#### What to work on
Find every line in the records below that contains the word "olduğunda", matching its case, and copy each of those lines.

[Start of section]

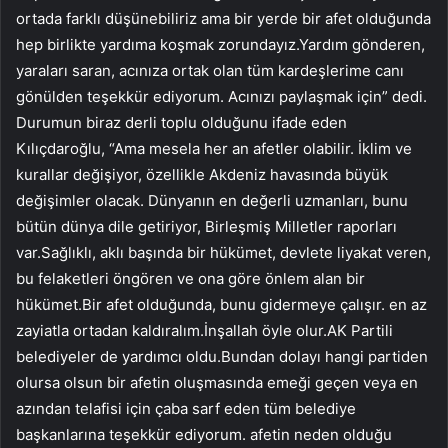
ortada farklı düşünebiliriz ama bir yerde bir afet olduğunda
hep birlikte yardıma koşmak zorundayız.Yardım gönderen,
yaraları saran, acınıza ortak olan tüm kardeşlerime canı
gönülden teşekkür ediyorum. Acınızı paylaşmak için” dedi.
Durumun biraz derli toplu olduğunu ifade eden
Kılıçdaroğlu, “Ama mesela her an afetler olabilir. İklim ve
kurallar değişiyor, özellikle Akdeniz havasında büyük
değişimler olacak. Dünyanın en değerli uzmanları, bunu
bütün dünya dile getiriyor, Birleşmiş Milletler raporları
var.Sağlıklı, aklı başında bir hükümet, devlete liyakat veren,
bu felaketleri öngören ve ona göre önlem alan bir
hükümet.Bir afet olduğunda, bunu gidermeye çalışır. en az
zayiatla ortadan kaldıralım.İnşallah öyle olur.AK Partili
belediyeler de yardımcı oldu.Bundan dolayı hangi partiden
olursa olsun bir afetin oluşmasında emeği geçen veya en
azından telafisi için çaba sarf eden tüm belediye
başkanlarına teşekkür ediyorum. afetin neden olduğu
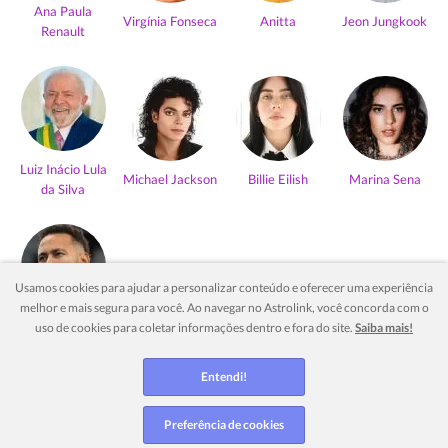
Ana Paula
Virgínia Fonseca
Anitta
Jeon Jungkook
Renault
Luiz Inácio Lula
Michael Jackson
Billie Eilish
Marina Sena
da Silva
Usamos cookies para ajudar a personalizar conteúdo e oferecer uma experiência
melhor e mais segura para você. Ao navegar no Astrolink, você concorda com o
Neymar Jr
uso de cookies para coletar informações dentro e fora do site.
Saiba mais!
Ver mais
Entendi!
Preferência de cookies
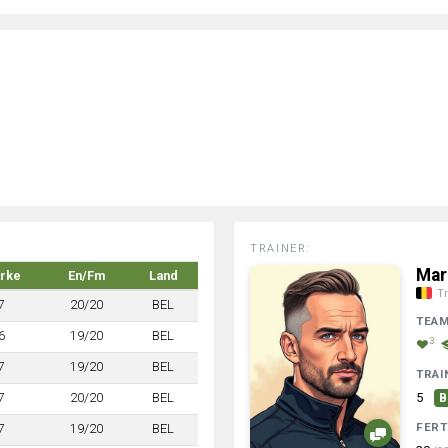
TRAINER:
Mar
ärke
En/Fm
Land
Tr
7
20/20
BEL
TEA
6
19/20
BEL
3
7
19/20
BEL
TRAI
7
20/20
BEL
5
B
FERT
7
19/20
BEL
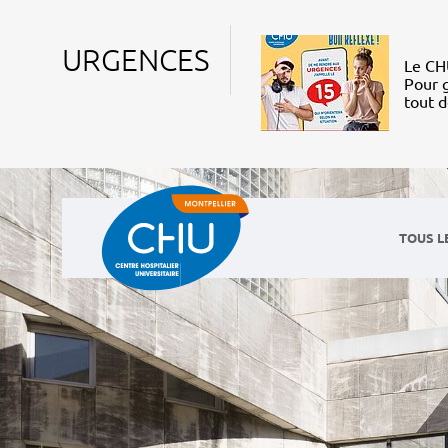
URGENCES
Le CHU
Pour g
tout 
TOUS L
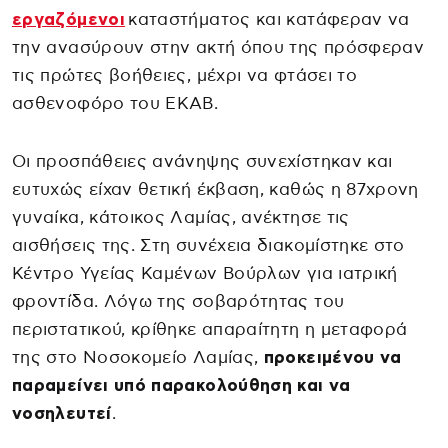
εργαζόμενοι
καταστήματος και κατάφεραν να
την ανασύρουν στην ακτή όπου της πρόσφεραν
τις πρώτες βοήθειες, μέχρι να φτάσει το
ασθενοφόρο του ΕΚΑΒ.
Οι προσπάθειες ανάνηψης συνεχίστηκαν και
ευτυχώς είχαν θετική έκβαση, καθώς η 87χρονη
γυναίκα, κάτοικος Λαμίας, ανέκτησε τις
αισθήσεις της. Στη συνέχεια διακομίστηκε στο
Κέντρο Υγείας Καμένων Βούρλων για ιατρική
φροντίδα. Λόγω της σοβαρότητας του
περιστατικού, κρίθηκε απαραίτητη η μεταφορά
της στο Νοσοκομείο Λαμίας,
προκειμένου να
παραμείνει υπό παρακολούθηση και να
νοσηλευτεί
.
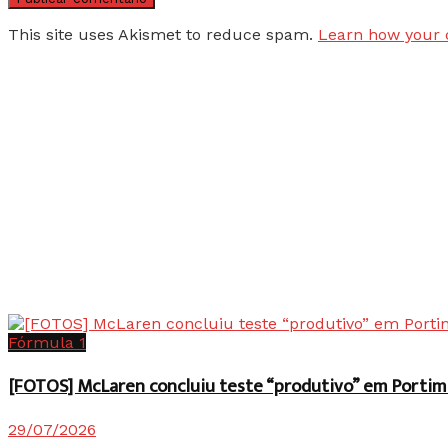
This site uses Akismet to reduce spam.
Learn how your 
Fórmula 1
[FOTOS] McLaren concluiu teste “produtivo” em Portim
29/07/2026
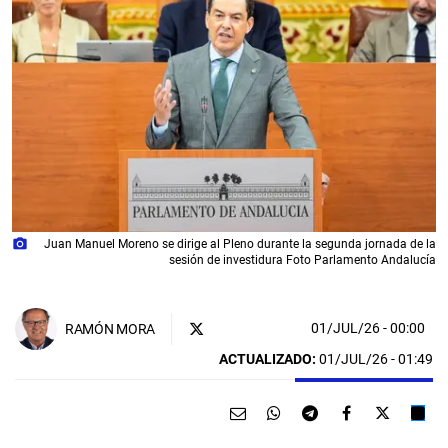
photo_camera
Juan Manuel Moreno se dirige al Pleno durante la segunda jornada de la
sesión de investidura Foto Parlamento Andalucía
01/JUL/26
- 00:00
RAMÓN MORA
ACTUALIZADO:
01/JUL/26 - 01:49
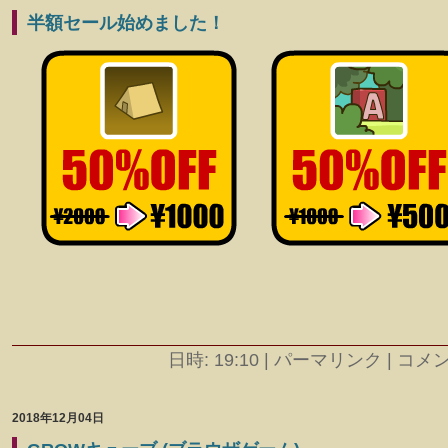
半額セール始めました！
日時: 19:10
|
パーマリンク | コメント
2018年12月04日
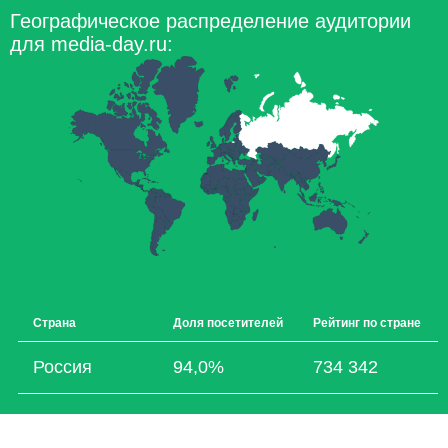
Географическое распределение аудитории
для media-day.ru:
Страна
Доля посетителей
Рейтинг по стране
Россия
94,0%
734 342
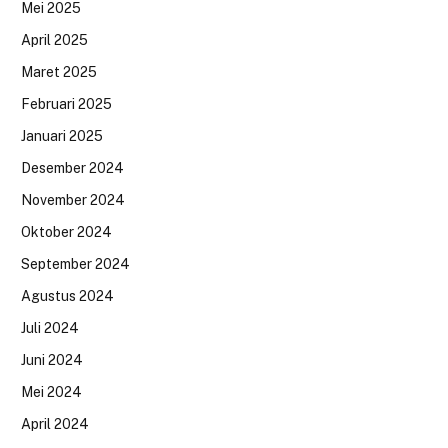
Mei 2025
April 2025
Maret 2025
Februari 2025
Januari 2025
Desember 2024
November 2024
Oktober 2024
September 2024
Agustus 2024
Juli 2024
Juni 2024
Mei 2024
April 2024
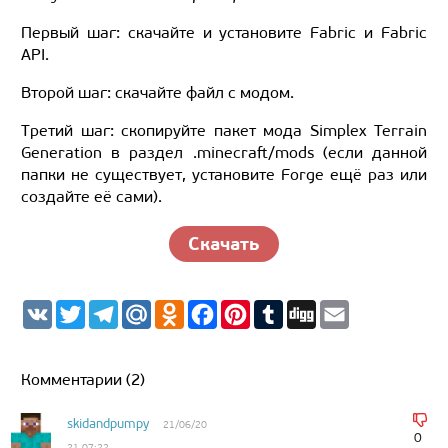
Первый шаг: скачайте и установите Fabric и Fabric
API.
Второй шаг: скачайте файл с модом.
Третий шаг: скопируйте пакет мода Simplex Terrain
Generation в раздел .minecraft/mods (если данной
папки не существует, установите Forge ещё раз или
создайте её сами).
Скачать
V
T
T
M
O
F
P
T
D
E
K
w
e
a
d
a
i
u
i
m
i
l
i
n
c
n
m
g
a
t
e
l.
o
e
t
b
g
i
t
g
R
k
b
e
l
l
Комментарии (2)
e
r
u
l
o
r
r
r
a
a
o
e
m
s
k
s
skidandpumpy
21/06/20
s
t
0
21 07:22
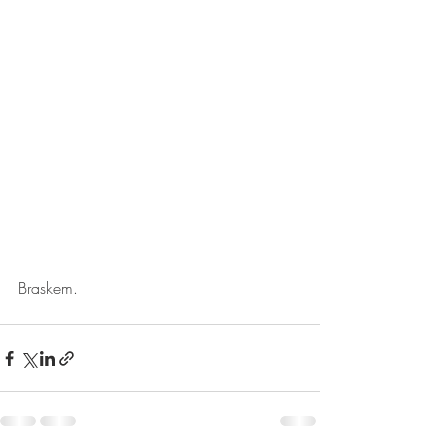
Braskem.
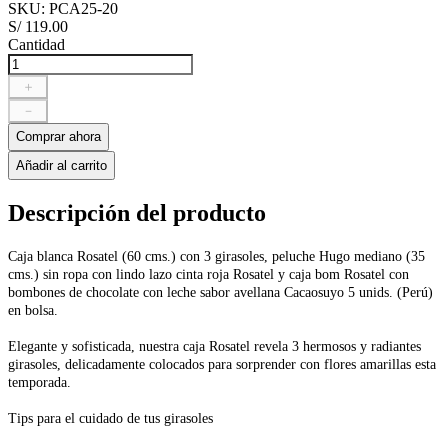
SKU
:
PCA25-20
S/
119
.
00
Cantidad
＋
－
Comprar ahora
Añadir al carrito
Descripción del producto
Caja blanca Rosatel (60 cms.) con 3 girasoles, peluche Hugo mediano (35
cms.) sin ropa con lindo lazo cinta roja Rosatel y caja bom Rosatel con
bombones de chocolate con leche sabor avellana Cacaosuyo 5 unids. (Perú)
en bolsa.
Elegante y sofisticada, nuestra caja Rosatel revela 3 hermosos y radiantes
girasoles, delicadamente colocados para sorprender con flores amarillas esta
temporada.
Tips para el cuidado de tus girasoles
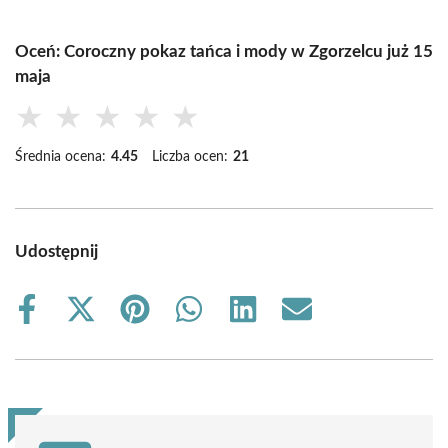
Oceń: Coroczny pokaz tańca i mody w Zgorzelcu już 15
maja
★
★
★
★
★
Średnia ocena:
4.45
Liczba ocen:
21
Udostępnij
Share
Share
Share
Share
Share
Share
on
on
on
on
on
on
Facebook
X
Pinterest
WhatsApp
LinkedIn
Email
(Twitter)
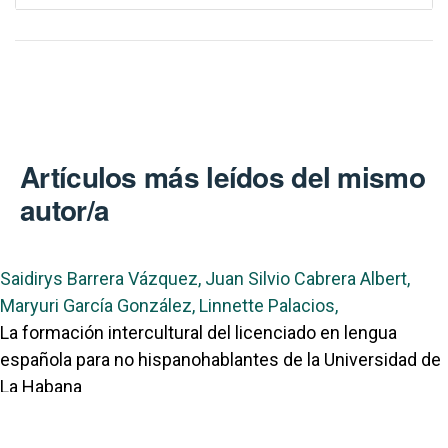
Artículos más leídos del mismo
autor/a
Saidirys Barrera Vázquez, Juan Silvio Cabrera Albert,
Maryuri García González, Linnette Palacios,
La formación intercultural del licenciado en lengua
española para no hispanohablantes de la Universidad de
La Habana
,
Visión Antataura: Vol. 8 Núm. 2 (2024): Visión Antataura
Linnette Palacios,
Editorial
,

[End of section]

#### Solution to the problem
ortada farklı düşünebiliriz ama bir yerde bir afet olduğunda
hükümet.Bir afet olduğunda, bunu gidermeye çalışır. en az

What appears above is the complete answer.